Encore une nuit à la belle étoile et je suis certain que je vais finir par oublier à quoi ressemble un matelas et le confort d'un lit digne de ce nom. Mon pauvre dos, en tout cas, s'est déjà fait une raison.
Une autre secousse, bien plus longue et violente que celle de la veille est venue me tirer de ma torpeur matinale. J'ai fait un rêve étrange la nuit dernière, bien éloigné de mes cauchemars habituels. Je dis rêve, mais le terme "message" serait plus approprié. Dans un ciel sans étoiles, pétrifié, il m'était impossible de détourner le regard d'une lune anormalement grande, fendue en son centre par une large faille rougeoyante. Tout autour de moi, je pouvais entendre les hurlements d'un millier de bêtes. Puis, comme si quelqu'un avait pris le contrôle de mon corps, mon regard fut tourné vers une colline. Au sommet de cette colline se trouvait Carole et Pierre, aussi majestueux que des statues. Le visage beau et impassible de Carole, lentement, presque imperceptiblement, s'est illuminé d'un sourire de compassion. A sa droite, Pierre a levé le bras, pointant un index crochu. Les hurlements ont cessés aussitôt. Retrouvant enfin le contrôle de mes membres, je me suis retourné et j'ai pu voir ce que Pierre tenait à me montrer. Une immense colonne de feu s'élevant jusqu'au ciel. Une colonne de feu aux couleurs changeantes trouvant sa source dans une petite bâtisse carré au centre d'un champ en friche. Sur le toit de ce bâtiment se trouvait une antenne.

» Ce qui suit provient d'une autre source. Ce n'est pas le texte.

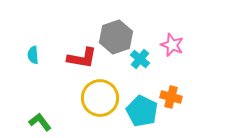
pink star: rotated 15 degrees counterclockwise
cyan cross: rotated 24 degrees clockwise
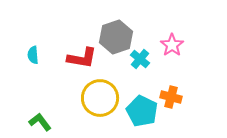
pink star: rotated 15 degrees clockwise
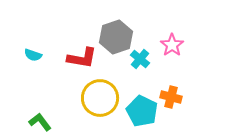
cyan semicircle: rotated 66 degrees counterclockwise
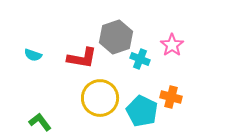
cyan cross: rotated 18 degrees counterclockwise
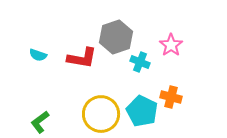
pink star: moved 1 px left
cyan semicircle: moved 5 px right
cyan cross: moved 3 px down
yellow circle: moved 1 px right, 16 px down
green L-shape: rotated 90 degrees counterclockwise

C'est à ce moment que je me suis réveillé. Et c'est à ce moment que j'ai compris qu'il me faudrait trouver cet endroit. Pour une fois, je ne me suis pas posé une seule question à ce sujet. Pas de remise en cause. Pas d'heures perdues à gamberger.
Je n'ai pas eu à chercher longtemps la colline où se tenaient les apparitions de Carole et Pierre. Je me suis levé, je me suis tourné vers le nord ... et elle était là cette foutue colline. Baignée dans la lumière putride et irréelle du jour. La bâtisse que je cherche se trouve donc à l'exact opposé, au sud. Mais, contrairement à mon rêve, les distances ne sont pas les mêmes, malheureusement. Combien de journées de marche ? Pas l'ombre d'une idée. Mais je suis mis en route. Peu importe le temps que ça prendra.
Tuer des zombies, c'est comme faire du vélo, c'est un savoir qui ne s'oublie pas. A sept reprises, ma machette s'est abattue pour fendre des crânes au cours de cette journée. Mais j'ai bien dû croiser dix fois plus de morts-vivants. Ils se dirigent vers le nord, par petits groupes.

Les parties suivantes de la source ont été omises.